Tuesday, September 3, 2013

The Tale of Amen Corner


The Masters Tournament has been held in Augusta, Georgia since 1934. It is regarded as one of the crown jewels of golf. And every spring thousands of people spend millions of dollars to flock to the area. They go to smell the Cherokee Roses and see who will come home with the famed Green Jacket.

In 1951, my father, who never picked up a golf club in his life and had zero interest in the game, also made the pilgrimage to Augusta.

He went for free.

And he was wearing a set of handcuffs.

The trip, and the wrist jewelry, were compliments of the U.S. Army. And he didn't actually go to the Augusta National Golf Course, he was carted off to Camp Gordon, 11.2 miles west of the country club.

You see, right after the war my father had been drafted. He didn't want to go into the Army. Nor did any of his trouble-making friends from the South Bronx. So they did what most 19-year old boys would do, they lashed out.

And one of the best ways to thumb your nose at authority in those days was to indulge in some reefer madness. The Army caught wind of it. Court Martialed him. And sent him to the brig for a year. A harsh sentence in anyone's book.

Neither of my parents had ever uttered a peep about this. I only heard about it recently through my uncle. Naturally I was shocked.

"You're not going to write about this, are you?" my uncle asked.

"How could I not?" I replied.

This revelation explains my father in a way none of my blurry childhood memories could. And far from being shameful, I see his incarceration as a remarkable badge of honor.
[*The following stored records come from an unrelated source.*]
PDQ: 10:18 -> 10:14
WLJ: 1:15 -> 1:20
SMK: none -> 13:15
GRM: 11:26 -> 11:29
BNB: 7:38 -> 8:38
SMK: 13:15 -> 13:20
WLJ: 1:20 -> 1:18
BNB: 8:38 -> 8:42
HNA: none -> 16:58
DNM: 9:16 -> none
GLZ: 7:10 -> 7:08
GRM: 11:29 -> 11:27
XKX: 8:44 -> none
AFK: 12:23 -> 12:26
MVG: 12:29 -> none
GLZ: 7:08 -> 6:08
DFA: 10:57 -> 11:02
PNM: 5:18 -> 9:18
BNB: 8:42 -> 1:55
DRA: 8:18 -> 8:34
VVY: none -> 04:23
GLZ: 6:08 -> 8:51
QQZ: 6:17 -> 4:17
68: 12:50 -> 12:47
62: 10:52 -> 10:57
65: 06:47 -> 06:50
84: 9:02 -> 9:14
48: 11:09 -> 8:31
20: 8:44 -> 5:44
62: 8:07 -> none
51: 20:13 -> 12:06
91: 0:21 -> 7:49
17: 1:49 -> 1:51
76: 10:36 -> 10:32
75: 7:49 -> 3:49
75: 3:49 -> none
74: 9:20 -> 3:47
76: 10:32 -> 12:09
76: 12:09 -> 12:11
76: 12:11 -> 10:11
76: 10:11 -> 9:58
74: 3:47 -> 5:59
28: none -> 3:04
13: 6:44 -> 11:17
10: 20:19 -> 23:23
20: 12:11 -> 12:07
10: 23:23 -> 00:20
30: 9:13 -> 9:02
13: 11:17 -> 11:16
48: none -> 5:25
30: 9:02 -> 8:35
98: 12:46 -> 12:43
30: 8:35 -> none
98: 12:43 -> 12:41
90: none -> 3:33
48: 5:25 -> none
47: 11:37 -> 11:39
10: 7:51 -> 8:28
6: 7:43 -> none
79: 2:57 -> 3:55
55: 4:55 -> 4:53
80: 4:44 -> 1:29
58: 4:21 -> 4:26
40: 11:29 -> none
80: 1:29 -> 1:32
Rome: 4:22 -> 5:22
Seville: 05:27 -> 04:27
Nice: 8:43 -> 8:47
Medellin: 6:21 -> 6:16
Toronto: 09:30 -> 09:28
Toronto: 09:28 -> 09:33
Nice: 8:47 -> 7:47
As any screenwriter will tell you the key to a good movie is character arc. That is, the audience needs to witness change. The greater and more believable the change, the more the audience will cheer on the main character. To do this, you'll notice the protoganist in any good movie starts out in the down position. He could lose his job. His wife could leave him. His dog could die.

Or he could be sent off to prison for smoking a joint.

The point is, to emerge victorious he must summon his strength and do what is necessary to overcome his personal obstacles.

My father did that.
And more.

Not only did he grow up in working class poverty. He found himself at the ripe age of 20 with nothing more than a high school diploma and an irrevocable stain, compliments of Uncle Sam,  on his permanent record.

This might have sent lesser men down the path of lesser resistance. But Al Siegel was not lesser men.

He went to work. When that wasn't enough, he took on a second job. He waited tables at restaurants. He married my mother. He had three kids. And then, when he could have resigned himself to just getting by, he enrolled in college. He didn't graduate from CCNY until I was 8 years old. I vaguely remember a big celebration, but only now appreciate what an achievement this was.

Three years after graduating college, he passed the CPA exam. And because NY state had a law on the books banning convicted criminals from practicing certified accountancy, he had to petition Governor Rockefeller for an official pardon. The Governor obliged. And my father successfully lifted himself by his jailhouse bootstraps and made something of himself.

It's the feel good story of 2013.
Well, it's my feel good story.

Maybe I'll write a screenplay about my father one day.

The beginning is pretty incredible. The ending, achieving a modicum of affluence, owning a house in Suffern, NY, raising three kids and working 22 years as the comptroller for an electrical wiring company, may not seem all that cinematic, but it feels pretty damn heroic to me.